La diagnosi, il trattamento e la gestione della  cataratta congenita avvengono in età molto precoce. La prognosi varia in base all'età, la densità della cataratta, l’eventuale presenza di una malattia come accompagnamento persistente, ed il fatto che sia unilaterale o bilaterale. Per un buon risultato visivo, è indispensabile intervenire chirurgicamente, dare la giusto correzione ottica e mettere in atto una terapia aggressiva contro l’ambliopia prima che il bambino compi i sei mesi. In questi casi le lenti a contatto sono la soluzione più tipica per la correzione ottica. Gli occhiali vengono usati solo se le lenti vengono perse o danneggiate. In generale, i bambini non tollerano bene gli occhiali, rendendo le lentoi a contatto essenziali per la correzione dell’afachia unilaterale.

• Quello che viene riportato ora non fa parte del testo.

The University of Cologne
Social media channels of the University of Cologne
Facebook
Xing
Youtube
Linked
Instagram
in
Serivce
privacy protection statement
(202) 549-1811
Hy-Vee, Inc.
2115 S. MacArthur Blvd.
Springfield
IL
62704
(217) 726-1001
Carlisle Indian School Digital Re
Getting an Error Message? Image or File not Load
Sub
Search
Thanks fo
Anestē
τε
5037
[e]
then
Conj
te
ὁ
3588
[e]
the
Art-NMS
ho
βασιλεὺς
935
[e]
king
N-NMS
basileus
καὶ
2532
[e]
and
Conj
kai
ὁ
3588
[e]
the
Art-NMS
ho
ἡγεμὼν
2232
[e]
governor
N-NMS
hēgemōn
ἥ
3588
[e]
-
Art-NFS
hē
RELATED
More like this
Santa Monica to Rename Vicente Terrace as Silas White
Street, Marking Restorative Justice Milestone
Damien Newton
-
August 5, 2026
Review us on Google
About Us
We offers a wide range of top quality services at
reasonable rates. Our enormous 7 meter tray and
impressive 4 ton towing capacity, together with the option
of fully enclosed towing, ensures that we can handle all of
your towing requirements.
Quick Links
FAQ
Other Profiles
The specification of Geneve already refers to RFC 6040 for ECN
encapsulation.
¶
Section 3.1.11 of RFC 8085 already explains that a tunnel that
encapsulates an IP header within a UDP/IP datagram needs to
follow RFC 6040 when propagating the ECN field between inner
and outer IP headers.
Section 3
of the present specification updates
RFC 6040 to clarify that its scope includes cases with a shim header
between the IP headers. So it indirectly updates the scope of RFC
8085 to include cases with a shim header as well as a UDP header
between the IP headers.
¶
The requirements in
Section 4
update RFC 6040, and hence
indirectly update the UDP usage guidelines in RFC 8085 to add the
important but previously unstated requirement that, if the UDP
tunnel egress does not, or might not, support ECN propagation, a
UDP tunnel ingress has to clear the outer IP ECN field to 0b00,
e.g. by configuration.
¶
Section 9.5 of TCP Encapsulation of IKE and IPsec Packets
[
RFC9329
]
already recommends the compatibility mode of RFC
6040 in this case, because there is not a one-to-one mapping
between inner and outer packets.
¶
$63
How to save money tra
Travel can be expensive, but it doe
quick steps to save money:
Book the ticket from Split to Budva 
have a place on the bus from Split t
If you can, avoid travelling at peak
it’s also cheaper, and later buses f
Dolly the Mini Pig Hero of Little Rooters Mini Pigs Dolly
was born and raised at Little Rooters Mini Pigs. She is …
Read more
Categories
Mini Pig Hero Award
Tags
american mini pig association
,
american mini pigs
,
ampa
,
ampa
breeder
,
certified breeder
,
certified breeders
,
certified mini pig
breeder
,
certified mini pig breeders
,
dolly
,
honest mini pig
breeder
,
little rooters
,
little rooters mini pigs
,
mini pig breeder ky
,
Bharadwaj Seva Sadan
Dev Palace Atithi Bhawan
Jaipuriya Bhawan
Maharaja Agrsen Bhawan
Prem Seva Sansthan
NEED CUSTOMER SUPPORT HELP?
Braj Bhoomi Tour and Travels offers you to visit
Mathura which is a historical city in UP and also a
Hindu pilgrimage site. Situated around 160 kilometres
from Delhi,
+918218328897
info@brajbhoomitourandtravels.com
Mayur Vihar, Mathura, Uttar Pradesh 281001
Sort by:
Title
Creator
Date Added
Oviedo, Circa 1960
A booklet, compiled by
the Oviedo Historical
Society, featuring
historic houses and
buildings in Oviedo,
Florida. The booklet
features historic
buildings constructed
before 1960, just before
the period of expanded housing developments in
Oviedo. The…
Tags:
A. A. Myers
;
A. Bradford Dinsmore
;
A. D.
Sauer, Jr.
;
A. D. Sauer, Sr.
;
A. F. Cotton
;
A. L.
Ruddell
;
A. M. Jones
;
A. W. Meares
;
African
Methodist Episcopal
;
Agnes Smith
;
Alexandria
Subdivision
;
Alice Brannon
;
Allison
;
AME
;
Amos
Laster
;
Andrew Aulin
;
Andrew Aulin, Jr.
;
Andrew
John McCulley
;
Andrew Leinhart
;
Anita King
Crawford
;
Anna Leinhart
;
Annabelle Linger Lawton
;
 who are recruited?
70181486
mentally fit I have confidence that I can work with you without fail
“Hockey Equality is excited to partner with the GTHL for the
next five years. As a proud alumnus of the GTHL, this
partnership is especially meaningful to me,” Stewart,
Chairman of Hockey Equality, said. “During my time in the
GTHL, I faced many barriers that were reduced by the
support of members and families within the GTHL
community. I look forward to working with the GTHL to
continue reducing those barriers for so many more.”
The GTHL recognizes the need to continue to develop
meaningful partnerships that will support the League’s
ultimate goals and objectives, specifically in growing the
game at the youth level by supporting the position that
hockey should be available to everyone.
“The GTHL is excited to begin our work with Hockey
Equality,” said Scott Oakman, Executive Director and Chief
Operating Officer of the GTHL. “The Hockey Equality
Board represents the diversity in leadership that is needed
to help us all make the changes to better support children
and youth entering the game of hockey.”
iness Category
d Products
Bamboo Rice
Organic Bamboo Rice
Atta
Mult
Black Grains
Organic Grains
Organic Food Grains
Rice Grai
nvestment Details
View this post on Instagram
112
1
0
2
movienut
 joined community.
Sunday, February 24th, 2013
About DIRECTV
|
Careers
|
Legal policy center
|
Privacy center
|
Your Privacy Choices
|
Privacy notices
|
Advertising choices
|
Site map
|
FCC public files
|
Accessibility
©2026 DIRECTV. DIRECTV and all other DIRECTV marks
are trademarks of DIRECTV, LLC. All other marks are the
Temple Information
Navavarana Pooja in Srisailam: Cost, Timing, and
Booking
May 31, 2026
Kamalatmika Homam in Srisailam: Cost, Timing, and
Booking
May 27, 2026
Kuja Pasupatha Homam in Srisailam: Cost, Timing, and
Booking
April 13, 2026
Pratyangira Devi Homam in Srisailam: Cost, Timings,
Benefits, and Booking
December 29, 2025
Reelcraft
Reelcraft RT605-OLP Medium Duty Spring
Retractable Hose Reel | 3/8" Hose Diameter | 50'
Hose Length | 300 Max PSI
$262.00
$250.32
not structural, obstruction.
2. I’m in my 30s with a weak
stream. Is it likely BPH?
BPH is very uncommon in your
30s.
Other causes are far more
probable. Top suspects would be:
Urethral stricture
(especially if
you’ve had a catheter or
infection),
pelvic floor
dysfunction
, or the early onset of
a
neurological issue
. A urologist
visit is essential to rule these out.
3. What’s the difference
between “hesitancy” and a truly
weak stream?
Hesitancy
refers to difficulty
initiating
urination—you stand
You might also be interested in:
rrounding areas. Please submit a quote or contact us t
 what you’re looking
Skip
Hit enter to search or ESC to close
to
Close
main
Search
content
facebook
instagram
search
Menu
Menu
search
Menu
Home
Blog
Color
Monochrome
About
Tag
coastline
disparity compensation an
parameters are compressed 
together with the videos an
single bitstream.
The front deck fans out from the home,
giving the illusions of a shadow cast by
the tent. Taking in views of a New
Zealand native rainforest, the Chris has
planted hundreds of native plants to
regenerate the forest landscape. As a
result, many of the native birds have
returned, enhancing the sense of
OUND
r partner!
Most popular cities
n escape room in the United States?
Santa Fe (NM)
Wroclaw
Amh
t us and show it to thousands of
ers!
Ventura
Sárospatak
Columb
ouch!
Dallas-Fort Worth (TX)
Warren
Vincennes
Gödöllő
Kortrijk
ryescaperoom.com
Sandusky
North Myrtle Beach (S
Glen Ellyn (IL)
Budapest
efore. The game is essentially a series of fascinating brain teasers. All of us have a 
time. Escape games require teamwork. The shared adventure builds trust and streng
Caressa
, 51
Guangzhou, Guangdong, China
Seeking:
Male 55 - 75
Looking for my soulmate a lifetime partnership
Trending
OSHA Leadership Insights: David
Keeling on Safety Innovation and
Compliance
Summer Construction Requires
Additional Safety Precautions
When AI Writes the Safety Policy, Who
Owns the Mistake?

Come adattarsi alla terapia dell’occlusione

Una parte importante delle terapie per l’ambliopia è rappresentata dalle occlusioni da patch. In tal senso si suggeriscono patch morbide, che scivolano su occhiali, perché sono comode e danno una copertura completa così  che il paziente non possa sbirciare in giro. Se il paziente non necessita di occhiali o è molto giovane, patch adesiva farà il lavoro. Tuttavia non è facile far si che un bambino, specie se particolarmente piccolo, accetti di buon grado la patch. In tal caso è possibile ricorrere alla’atropina per offuscare l’occhio dando però vita ad una sfocatura costante che potrebbe rivelarsi controproducente per l’equilibrio psichico del piccolo. Le lenti a contatto occlusive, che bloccano la visione dell’occhio “buono”, sono dunque un’opzione efficace per il trattamento dell’ambliopia. E’ consigliabile che le lenti occlusive siano usate per non più di 10 ore al giorno, riducendo così la possibilità – paradossale, per certi aspetti – di dare il là ad un’ambliopia ad occhi invertiti. Le lenti occlusive possono essere più efficaci nei bambini che già utilizzano le lenti a contatto. In caso contrario, richiedono comunque una motivazione ulteriore da parte dei genitori per aiutare con il trattamento e la cura.
D’altro canto con l’abitudine, alcuni bambini diventano bravi a spostare la lente a lato per vedere intorno all’obiettivo, rendendo così il trattamento meno efficace quando non completamente o.

In conclusione

Trattare e gestire l'ambliopia può presentare molte sfide, ma gli operatori hanno un numero di opzioni terapeutiche tra cui scegliere. Le lenti a contatto possono essere un prezioso strumento per contribuire a trattare questi pazienti e rappresentano una grande opzione offrendo una visione che permette un migliore adattamento, cosmesi e comfort. Infine, in casi estremi, le lenti a contatto sono necessarie per evitare diplopia e la soppressione, cioè proprio ciò che si tenta di curare con l’ambliopia.

Informazioni sulla cura e trattamento della ambliopia e la cataratta.